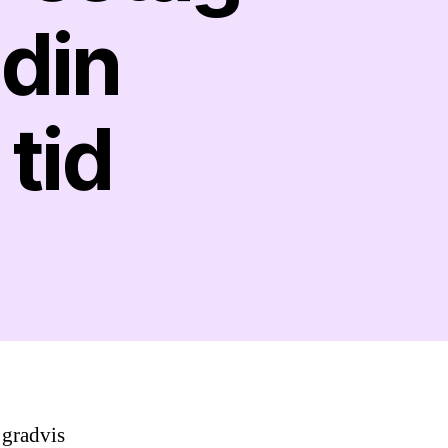
din
tid
 gradvis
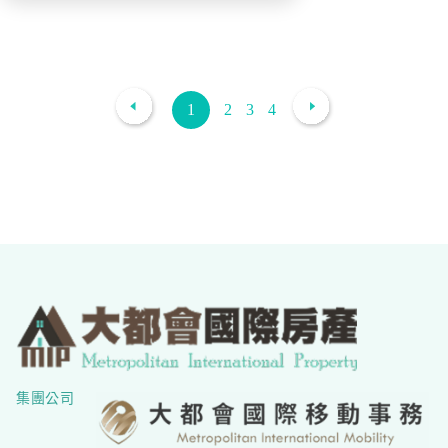
1
2
3
4
集團公司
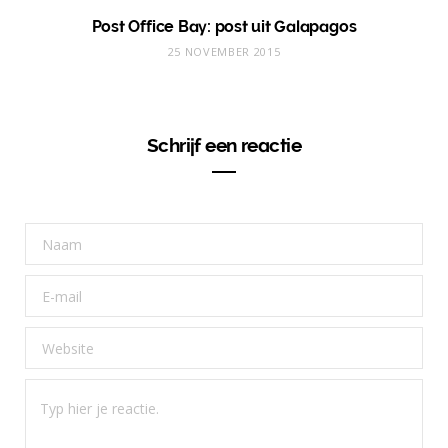
Post Office Bay: post uit Galapagos
25 NOVEMBER 2015
Schrijf een reactie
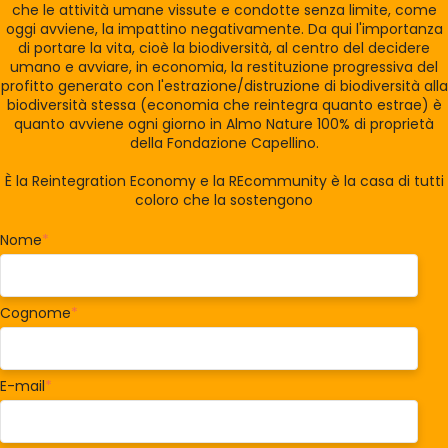
che le attività umane vissute e condotte senza limite, come
oggi avviene, la impattino negativamente. Da qui l'importanza
di portare la vita, cioè la biodiversità, al centro del decidere
umano e avviare, in economia, la restituzione progressiva del
profitto generato con l'estrazione/distruzione di biodiversità alla
biodiversità stessa (economia che reintegra quanto estrae) è
quanto avviene ogni giorno in Almo Nature 100% di proprietà
della Fondazione Capellino.
È la Reintegration Economy e la REcommunity è la casa di tutti
coloro che la sostengono
Nome
*
Cognome
*
E-mail
*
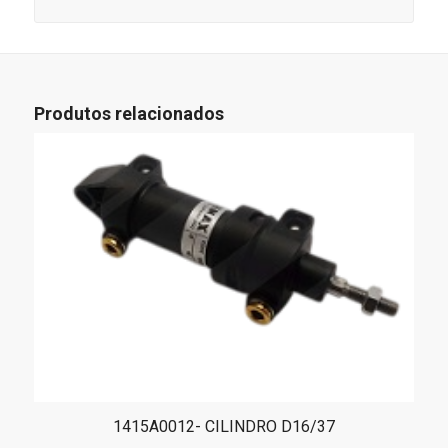
Produtos relacionados
1415A0012- CILINDRO D16/37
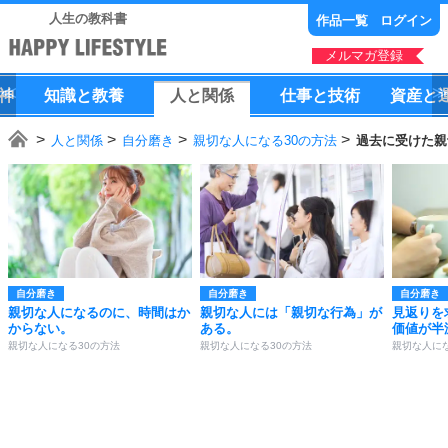
人生の教科書
作品一覧
ログイン
メルマガ登録
神
知識
と
教養
人
と
関係
仕事
と
技術
資産
と
人と関係
自分磨き
親切な人になる30の方法
過去に受けた親
自分磨き
自分磨き
自分磨き
親切な人になるのに、時間はか
親切な人には「親切な行為」が
見返りを
からない。
ある。
価値が半
親切な人になる30の方法
親切な人になる30の方法
親切な人にな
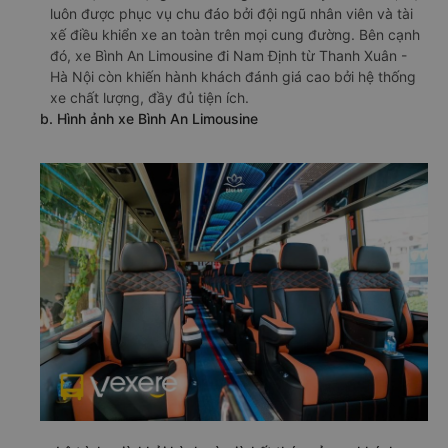
luôn được phục vụ chu đáo bởi đội ngũ nhân viên và tài
xế điều khiển xe an toàn trên mọi cung đường. Bên cạnh
đó, xe Bình An Limousine đi Nam Định từ Thanh Xuân -
Hà Nội còn khiến hành khách đánh giá cao bởi hệ thống
xe chất lượng, đầy đủ tiện ích.
b. Hình ảnh xe Bình An Limousine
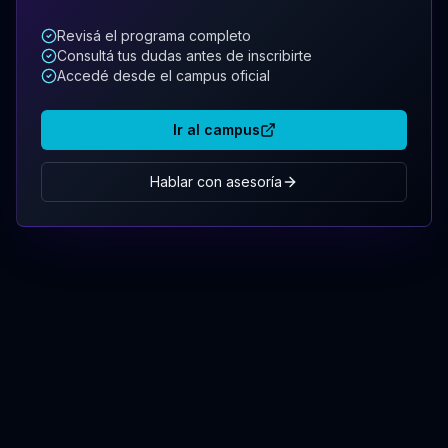
Revisá el programa completo
Consultá tus dudas antes de inscribirte
Accedé desde el campus oficial
Ir al campus
Hablar con asesoría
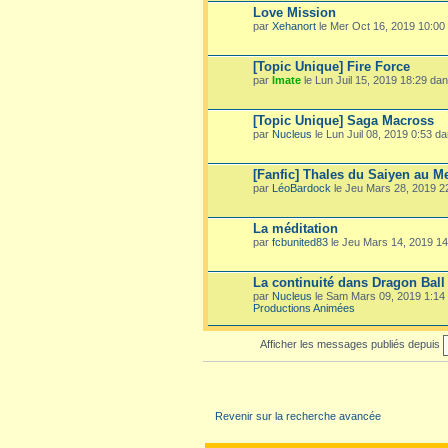
Love Mission
par
Xehanort
le Mer Oct 16, 2019 10:00
[Topic Unique] Fire Force
par
Imate
le Lun Juil 15, 2019 18:29 da
[Topic Unique] Saga Macross
par
Nucleus
le Lun Juil 08, 2019 0:53 d
[Fanfic] Thales du Saiyen au M
par
LéoBardock
le Jeu Mars 28, 2019 
La méditation
par
fcbunited83
le Jeu Mars 14, 2019 1
La continuité dans Dragon Ball
par
Nucleus
le Sam Mars 09, 2019 1:14
Productions Animées
Afficher les messages publiés depuis
Revenir sur la recherche avancée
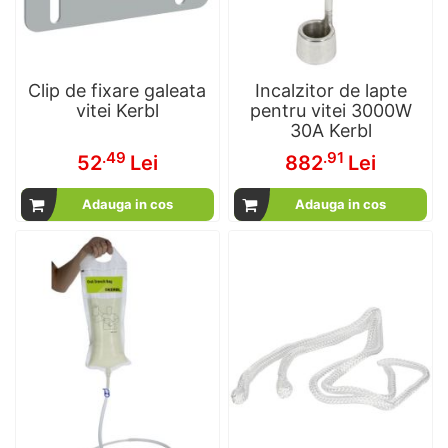
Clip de fixare galeata
Incalzitor de lapte
vitei Kerbl
pentru vitei 3000W
30A Kerbl
.49
.91
52
Lei
882
Lei
Adauga in cos
Adauga in cos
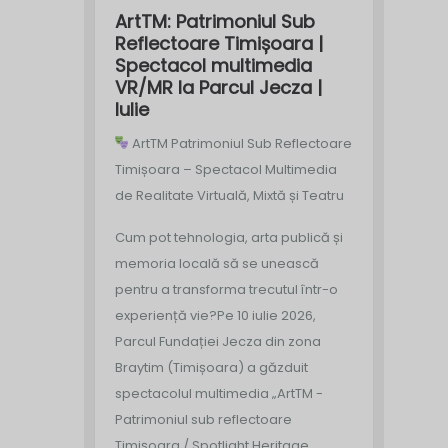
ArtTM: Patrimoniul Sub
Reflectoare Timișoara |
Spectacol multimedia
VR/MR la Parcul Jecza |
Iulie
ArtTM Patrimoniul Sub Reflectoare
Timișoara – Spectacol Multimedia
de Realitate Virtuală, Mixtă și Teatru
Cum pot tehnologia, arta publică și
memoria locală să se unească
pentru a transforma trecutul într-o
experiență vie?
Pe 10 iulie 2026,
Parcul Fundației Jecza din zona
Braytim (Timișoara) a găzduit
spectacolul multimedia „ArtTM -
Patrimoniul sub reflectoare
Timișoara / Spotlight Heritage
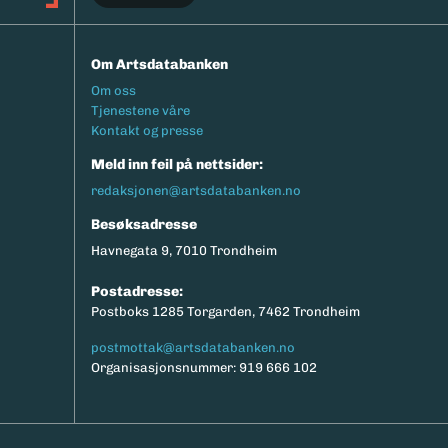
Om Artsdatabanken
Footermeny
Om oss
Tjenestene våre
Kontakt og presse
Meld inn feil på nettsider:
redaksjonen@artsdatabanken.no
Besøksadresse
Havnegata 9, 7010 Trondheim
Postadresse:
Postboks 1285 Torgarden, 7462 Trondheim
postmottak@artsdatabanken.no
Organisasjonsnummer: 919 666 102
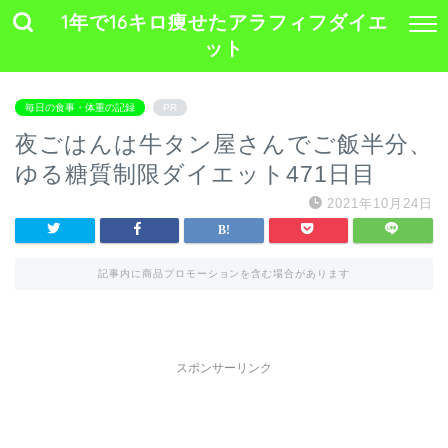
1年で16キロ痩せたアラフィフダイエ
ット
毎日の食事・体重の記録
PR
夜ごはんは牛タン屋さんでご飯半分、
ゆる糖質制限ダイエット471日目
2021年10月24日
記事内に商品プロモーションを含む場合があります
スポンサーリンク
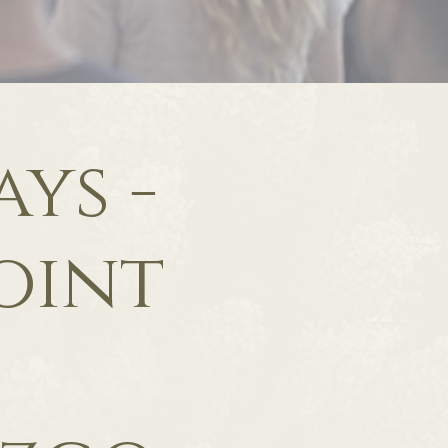
ys -
oint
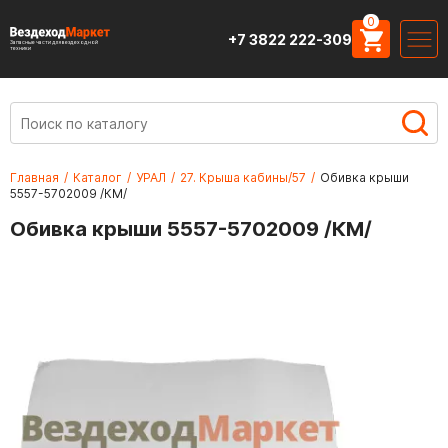
0
+7 3822 222-309
Запасные части для вездеходной
техники
Главная
/
Каталог
/
УРАЛ
/
27. Крыша кабины/57
/
Обивка крыши
5557-5702009 /КМ/
Обивка крыши 5557-5702009 /КМ/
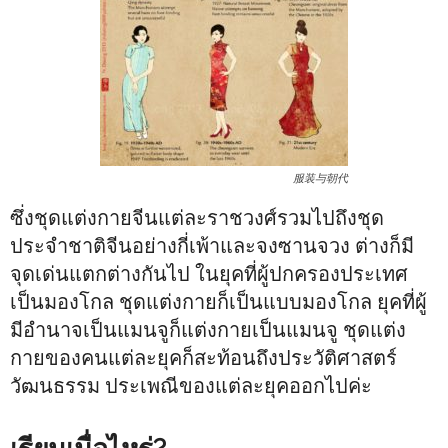
服装与朝代
ซึ่งชุดแต่งกายจีนแต่ละราชวงศ์รวมไปถึงชุด
ประจำชาติจีนอย่างกี่เพ้าและจงซานจวง ต่างก็มี
จุดเด่นแตกต่างกันไป ในยุคที่ผู้ปกครองประเทศ
เป็นมองโกล ชุดแต่งกายก็เป็นแบบมองโกล ยุคที่ผู้
มีอำนาจเป็นแมนจูก็แต่งกายเป็นแมนจู ชุดแต่ง
กายของคนแต่ละยุคก็สะท้อนถึงประวัติศาสตร์
วัฒนธรรม ประเพณีของแต่ละยุคออกไปค่ะ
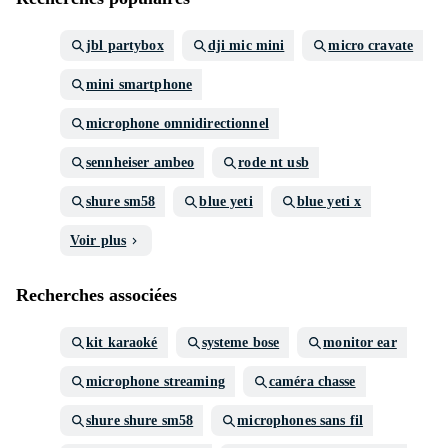
jbl partybox
dji mic mini
micro cravate
mini smartphone
microphone omnidirectionnel
sennheiser ambeo
rode nt usb
shure sm58
blue yeti
blue yeti x
Voir plus
Recherches associées
kit karaoké
systeme bose
monitor ear
microphone streaming
caméra chasse
shure shure sm58
microphones sans fil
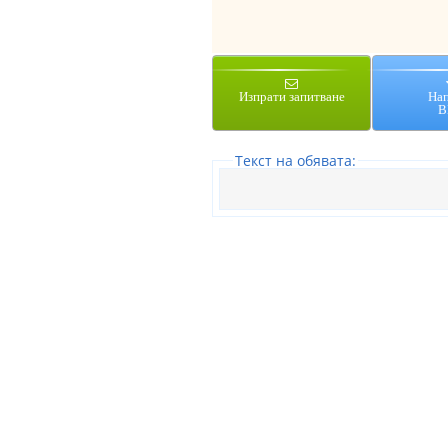
Изпрати запитване
На
В
Tекст на обявата:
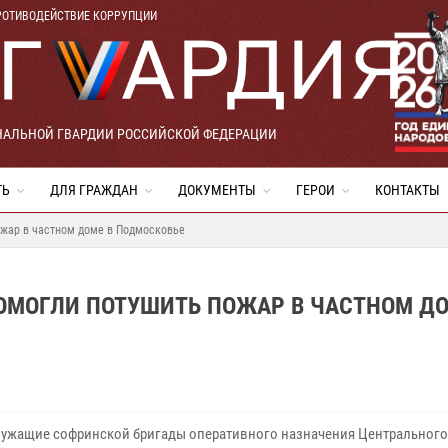
РОТИВОДЕЙСТВИЕ КОРРУПЦИИ
НАЛЬНОЙ ГВАРДИИ РОССИЙСКОЙ ФЕДЕРАЦИИ
ТЬ
ДЛЯ ГРАЖДАН
ДОКУМЕНТЫ
ГЕРОИ
КОНТАКТЫ
жар в частном доме в Подмосковье
МОГЛИ ПОТУШИТЬ ПОЖАР В ЧАСТНОМ ДО
ужащие софринской бригады оперативного назначения Центрального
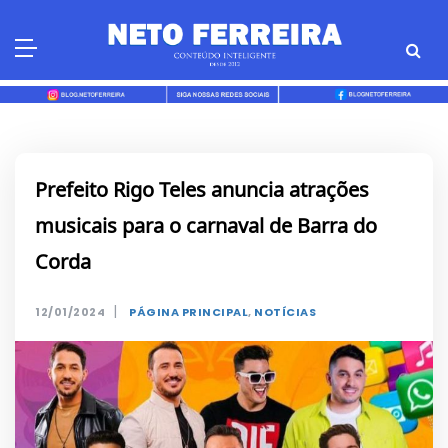
Skip
to
content
Prefeito Rigo Teles anuncia atrações
musicais para o carnaval de Barra do
Corda
|
12/01/2024
PÁGINA PRINCIPAL
,
NOTÍCIAS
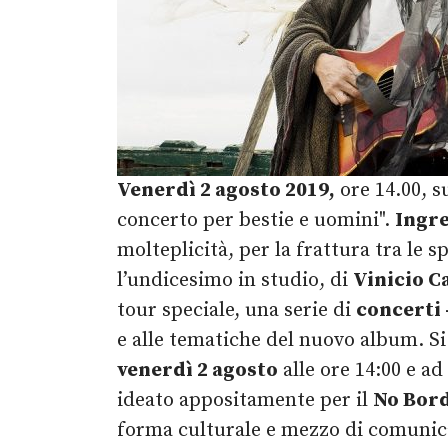
Venerdì 2 agosto 2019,
ore 14.00, s
concerto per bestie e uomini".
Ingre
molteplicità, per la frattura tra le 
l’undicesimo in studio, di
Vinicio C
tour speciale, una serie di
concerti 
e alle tematiche del nuovo album. Si
venerdì 2 agosto
alle ore 14:00 e a
ideato appositamente per il
No Bord
forma culturale e mezzo di comunicaz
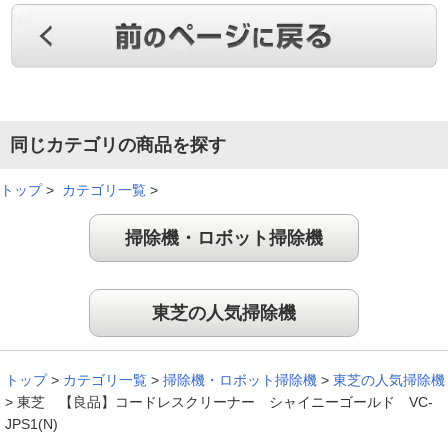
同じカテゴリの商品を探す
トップ
>
カテゴリ一覧
>
掃除機・ロボット掃除機
東芝の人気掃除機
トップ
>
カテゴリ一覧
>
掃除機・ロボット掃除機
>
東芝の人気掃除機
>
東芝 【良品】コードレスクリーナー シャイニーゴールド VC-
JPS1(N)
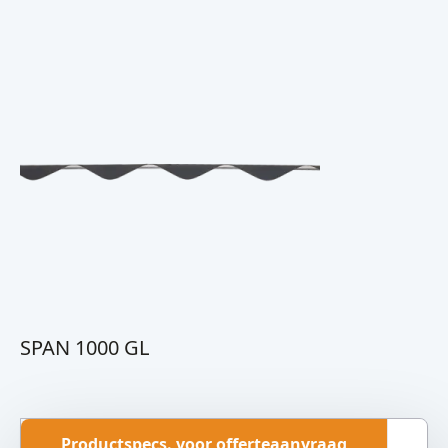
SPAN 1000 GL
Productspecs. voor offerteaanvraag
Ov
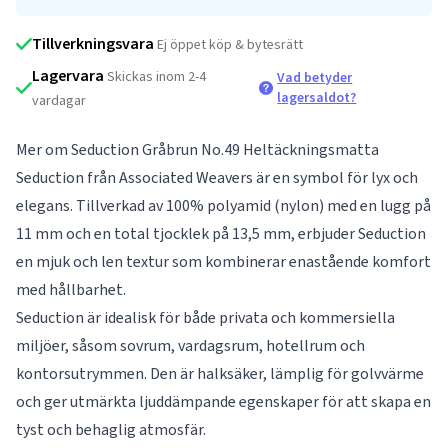
Tillverkningsvara
Ej öppet köp & bytesrätt
Lagervara
Skickas inom 2-4
Vad betyder
lagersaldot?
vardagar
Mer om Seduction Gråbrun No.49 Heltäckningsmatta
Seduction från Associated Weavers är en symbol för lyx och
elegans. Tillverkad av 100% polyamid (nylon) med en lugg på
11 mm och en total tjocklek på 13,5 mm, erbjuder Seduction
en mjuk och len textur som kombinerar enastående komfort
med hållbarhet.
Seduction är idealisk för både privata och kommersiella
miljöer, såsom sovrum, vardagsrum, hotellrum och
kontorsutrymmen. Den är halksäker, lämplig för golvvärme
och ger utmärkta ljuddämpande egenskaper för att skapa en
tyst och behaglig atmosfär.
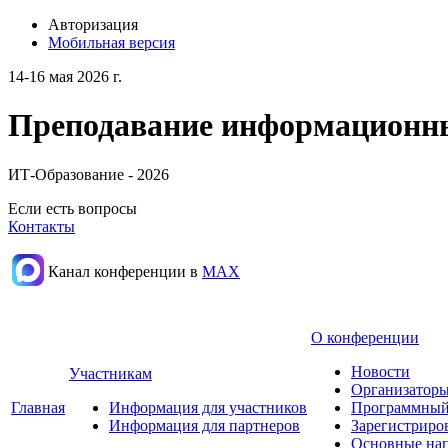
Авторизация
Мобильная версия
14-16 мая 2026 г.
Преподавание информационных
ИТ-Образование - 2026
Если есть вопросы
Контакты
Канал конференции в
МАХ
О конференции
Новости
Участникам
Организаторы
Главная
Информация для участников
Программный
Информация для партнеров
Зарегистриро
Основные нап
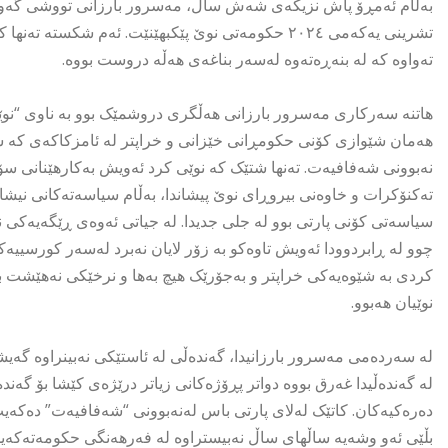
تشرینی یەکەمی ٢٠٢٤ حکومەتی نوێ پێکبهێنێت. ئەم شک
تەواوە کە لە بنەڕەتەوە لەسەر بناغەی هەڵە دروست بووە.
هاتنە سەرکاری مەسرور بارزانی هەڵگری دروشمێک بوو بە ناوی “نوێ
هەمان شێوازی کۆنی حکومڕانی خێزانی و خراپتر لە ئامزکاکەی کە
نەبوونی شەفافیەت. تەنها شتێک کە نوێی کرد ئەویش بەکارهێنانی سۆشی
تەکنۆکرات و خاوەنی بیروڕای نوێ پیشاندا، بەڵام سیاسەتەکانی نیشان
سیاسەتی کۆنی پارتی بوو لە جلی جدیدا. لە جیاتی ئەوەی ڕێگەیەکی 
چوو لە ڕابردوودا ئەویش تاوەکو بە زۆر لایان نەبرد لەسەر کورسیی
کردی بە شێوەیەکی خراپتر و بەجۆرێک هیچ بەها و نرخێکی نەهێشت 
نوێیان هەبوو.
لە سەردەمی مەسرور بارزانیدا، گەندەڵی لە ئاستێکی نەبینراوە گ
لە گەندەڵیدا غەرق بووە دواتر پڕۆژەکانی زیاتر درێژەی کێشا بۆ گەند
دەرەکیەکان. کاتێک لەلای پارتی باس لەنەبوونی “شەفافیەت” دەکە
بڵێی ئەو وشەیە ساڵهای ساڵ نەبیستراوە لە فەرهەنگی حکومەتەکەیدا 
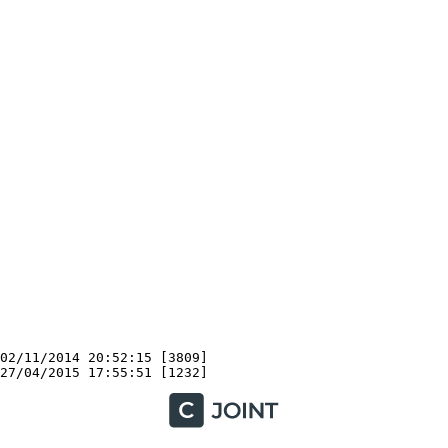
2/11/2014 20:52:15 [3809]
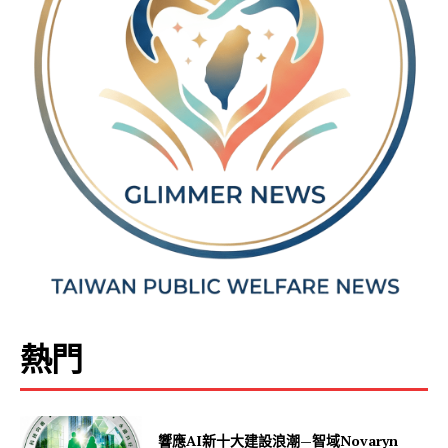
熱門
響應AI新十大建設浪潮—智域Novaryn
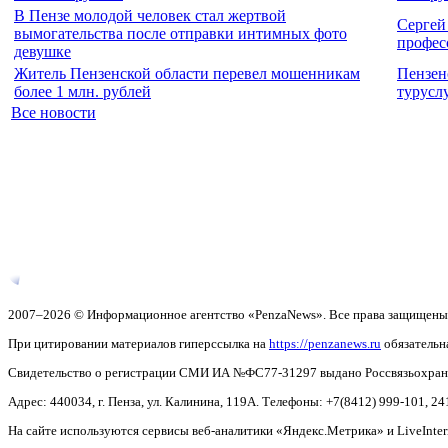
В Пензе молодой человек стал жертвой
Сергей
вымогательства после отправки интимных фото
профес
девушке
Житель Пензенской области перевел мошенникам
Пензен
более 1 млн. рублей
турусл
Все новости
2007–2026 © Информационное агентство «PenzaNews». Все права защищены
При цитировании материалов гиперссылка на
https://penzanews.ru
обязательн
Свидетельство о регистрации СМИ ИА №ФС77-31297 выдано Россвязьохранку
Адрес: 440034, г. Пенза, ул. Калинина, 119А. Телефоны: +7(8412)
999-101, 24
На сайте используются сервисы веб-аналитики «Яндекс.Метрика» и LiveInter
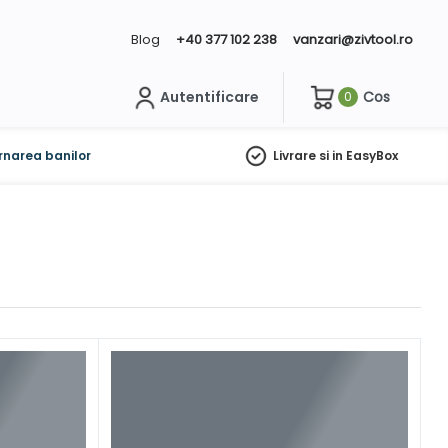
Blog
+40 377 102 238
vanzari@zivtool.ro
Autentificare
Cos
0
ch
rnarea banilor
Livrare si in EasyBox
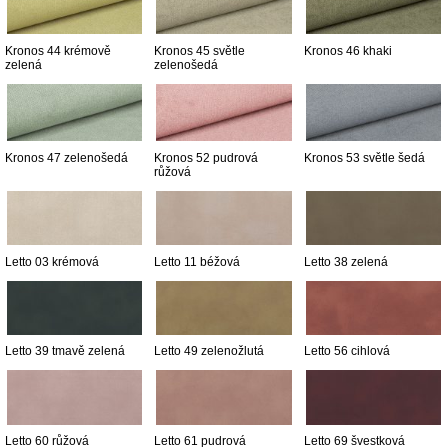
Kronos 44 krémově
Kronos 45 světle
Kronos 46 khaki
zelená
zelenošedá
Kronos 47 zelenošedá
Kronos 52 pudrová
Kronos 53 světle šedá
růžová
Letto 03 krémová
Letto 11 béžová
Letto 38 zelená
Letto 39 tmavě zelená
Letto 49 zelenožlutá
Letto 56 cihlová
Letto 60 růžová
Letto 61 pudrová
Letto 69 švestková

§

- **PROBLEM TO SOLVE**
If a line in the data above contains the string "ئەویش", count it; then state only the total.

- **TASK ANSWER**
2